Edit the listing below by changing each "Transcribe" to "Copy" and keeping every other line unchanged.

» Extracted data entries
╭──
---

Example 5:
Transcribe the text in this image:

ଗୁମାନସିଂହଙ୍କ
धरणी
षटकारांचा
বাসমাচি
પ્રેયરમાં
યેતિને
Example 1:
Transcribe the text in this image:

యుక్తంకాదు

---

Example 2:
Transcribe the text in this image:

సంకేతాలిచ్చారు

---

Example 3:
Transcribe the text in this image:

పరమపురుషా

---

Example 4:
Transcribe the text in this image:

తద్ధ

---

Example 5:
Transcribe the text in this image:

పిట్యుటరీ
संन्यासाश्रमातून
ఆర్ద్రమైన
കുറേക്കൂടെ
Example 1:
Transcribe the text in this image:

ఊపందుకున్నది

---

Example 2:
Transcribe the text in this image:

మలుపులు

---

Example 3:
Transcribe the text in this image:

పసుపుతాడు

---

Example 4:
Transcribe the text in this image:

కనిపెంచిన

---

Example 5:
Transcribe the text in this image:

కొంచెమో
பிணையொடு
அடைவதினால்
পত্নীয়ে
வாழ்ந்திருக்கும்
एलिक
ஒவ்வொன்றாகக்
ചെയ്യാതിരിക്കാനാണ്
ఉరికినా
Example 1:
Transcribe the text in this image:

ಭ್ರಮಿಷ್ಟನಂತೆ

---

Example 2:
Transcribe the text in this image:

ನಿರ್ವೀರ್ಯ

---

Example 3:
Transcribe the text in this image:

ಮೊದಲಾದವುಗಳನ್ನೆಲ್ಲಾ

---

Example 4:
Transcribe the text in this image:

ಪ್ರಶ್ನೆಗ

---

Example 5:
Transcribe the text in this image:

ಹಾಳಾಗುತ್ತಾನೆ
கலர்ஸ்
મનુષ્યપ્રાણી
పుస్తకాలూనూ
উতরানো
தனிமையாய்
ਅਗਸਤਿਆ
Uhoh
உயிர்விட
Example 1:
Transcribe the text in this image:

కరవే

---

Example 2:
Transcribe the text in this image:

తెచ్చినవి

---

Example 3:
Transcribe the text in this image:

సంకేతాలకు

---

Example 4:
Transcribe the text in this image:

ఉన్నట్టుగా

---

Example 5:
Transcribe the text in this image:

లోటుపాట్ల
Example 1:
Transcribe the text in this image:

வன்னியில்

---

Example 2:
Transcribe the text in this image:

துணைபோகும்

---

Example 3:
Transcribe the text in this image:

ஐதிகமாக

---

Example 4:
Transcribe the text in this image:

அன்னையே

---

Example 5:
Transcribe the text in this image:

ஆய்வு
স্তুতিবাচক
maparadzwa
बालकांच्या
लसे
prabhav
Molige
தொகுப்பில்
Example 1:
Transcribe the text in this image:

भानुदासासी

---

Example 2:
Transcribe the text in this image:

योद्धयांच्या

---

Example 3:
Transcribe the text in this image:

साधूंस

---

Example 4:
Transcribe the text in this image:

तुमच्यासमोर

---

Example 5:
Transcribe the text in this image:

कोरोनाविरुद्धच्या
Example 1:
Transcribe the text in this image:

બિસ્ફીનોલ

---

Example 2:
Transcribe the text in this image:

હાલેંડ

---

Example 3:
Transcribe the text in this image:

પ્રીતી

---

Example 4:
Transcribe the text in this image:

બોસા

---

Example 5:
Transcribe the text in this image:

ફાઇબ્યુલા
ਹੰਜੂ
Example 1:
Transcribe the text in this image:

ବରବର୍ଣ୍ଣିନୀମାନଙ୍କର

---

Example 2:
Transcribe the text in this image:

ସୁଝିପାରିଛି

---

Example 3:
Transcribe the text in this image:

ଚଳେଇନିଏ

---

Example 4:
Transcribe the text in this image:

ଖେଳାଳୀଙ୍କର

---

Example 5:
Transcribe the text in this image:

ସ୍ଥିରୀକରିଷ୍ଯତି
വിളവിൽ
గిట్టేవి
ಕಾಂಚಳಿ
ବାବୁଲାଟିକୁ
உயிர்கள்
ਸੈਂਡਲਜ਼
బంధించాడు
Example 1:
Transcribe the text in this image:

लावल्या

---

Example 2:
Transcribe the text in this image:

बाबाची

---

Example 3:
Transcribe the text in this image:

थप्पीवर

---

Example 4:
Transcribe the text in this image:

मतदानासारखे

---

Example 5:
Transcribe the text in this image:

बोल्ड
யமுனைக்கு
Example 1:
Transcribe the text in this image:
╰──
» THE SOLUTION
---

Example 5:
Copy the text in this image:

ଗୁମାନସିଂହଙ୍କ
धरणी
षटकारांचा
বাসমাচি
પ્રેયરમાં
યેતિને
Example 1:
Copy the text in this image:

యుక్తంకాదు

---

Example 2:
Copy the text in this image:

సంకేతాలిచ్చారు

---

Example 3:
Copy the text in this image:

పరమపురుషా

---

Example 4:
Copy the text in this image:

తద్ధ

---

Example 5:
Copy the text in this image:

పిట్యుటరీ
संन्यासाश्रमातून
ఆర్ద్రమైన
കുറേക്കൂടെ
Example 1:
Copy the text in this image:

ఊపందుకున్నది

---

Example 2:
Copy the text in this image:

మలుపులు

---

Example 3:
Copy the text in this image:

పసుపుతాడు

---

Example 4:
Copy the text in this image:

కనిపెంచిన

---

Example 5:
Copy the text in this image:

కొంచెమో
பிணையொடு
அடைவதினால்
পত্নীয়ে
வாழ்ந்திருக்கும்
एलिक
ஒவ்வொன்றாகக்
ചെയ്യാതിരിക്കാനാണ്
ఉరికినా
Example 1:
Copy the text in this image:

ಭ್ರಮಿಷ್ಟನಂತೆ

---

Example 2:
Copy the text in this image:

ನಿರ್ವೀರ್ಯ

---

Example 3:
Copy the text in this image:

ಮೊದಲಾದವುಗಳನ್ನೆಲ್ಲಾ

---

Example 4:
Copy the text in this image:

ಪ್ರಶ್ನೆಗ

---

Example 5:
Copy the text in this image:

ಹಾಳಾಗುತ್ತಾನೆ
கலர்ஸ்
મનુષ્યપ્રાણી
పుస్తకాలూనూ
উতরানো
தனிமையாய்
ਅਗਸਤਿਆ
Uhoh
உயிர்விட
Example 1:
Copy the text in this image:

కరవే

---

Example 2:
Copy the text in this image:

తెచ్చినవి

---

Example 3:
Copy the text in this image:

సంకేతాలకు

---

Example 4:
Copy the text in this image:

ఉన్నట్టుగా

---

Example 5:
Copy the text in this image:

లోటుపాట్ల
Example 1:
Copy the text in this image:

வன்னியில்

---

Example 2:
Copy the text in this image:

துணைபோகும்

---

Example 3:
Copy the text in this image:

ஐதிகமாக

---

Example 4:
Copy the text in this image:

அன்னையே

---

Example 5:
Copy the text in this image:

ஆய்வு
স্তুতিবাচক
maparadzwa
बालकांच्या
लसे
prabhav
Molige
தொகுப்பில்
Example 1:
Copy the text in this image:

भानुदासासी

---

Example 2:
Copy the text in this image:

योद्धयांच्या

---

Example 3:
Copy the text in this image:

साधूंस

---

Example 4:
Copy the text in this image:

तुमच्यासमोर

---

Example 5:
Copy the text in this image:

कोरोनाविरुद्धच्या
Example 1:
Copy the text in this image:

બિસ્ફીનોલ

---

Example 2:
Copy the text in this image:

હાલેંડ

---

Example 3:
Copy the text in this image:

પ્રીતી

---

Example 4:
Copy the text in this image:

બોસા

---

Example 5:
Copy the text in this image:

ફાઇબ્યુલા
ਹੰਜੂ
Example 1:
Copy the text in this image:

ବରବର୍ଣ୍ଣିନୀମାନଙ୍କର

---

Example 2:
Copy the text in this image:

ସୁଝିପାରିଛି

---

Example 3:
Copy the text in this image:

ଚଳେଇନିଏ

---

Example 4:
Copy the text in this image:

ଖେଳାଳୀଙ୍କର

---

Example 5:
Copy the text in this image:

ସ୍ଥିରୀକରିଷ୍ଯତି
വിളവിൽ
గిట్టేవి
ಕಾಂಚಳಿ
ବାବୁଲାଟିକୁ
உயிர்கள்
ਸੈਂਡਲਜ਼
బంధించాడు
Example 1:
Copy the text in this image:

लावल्या

---

Example 2:
Copy the text in this image:

बाबाची

---

Example 3:
Copy the text in this image:

थप्पीवर

---

Example 4:
Copy the text in this image:

मतदानासारखे

---

Example 5:
Copy the text in this image:

बोल्ड
யமுனைக்கு
Example 1:
Copy the text in this image:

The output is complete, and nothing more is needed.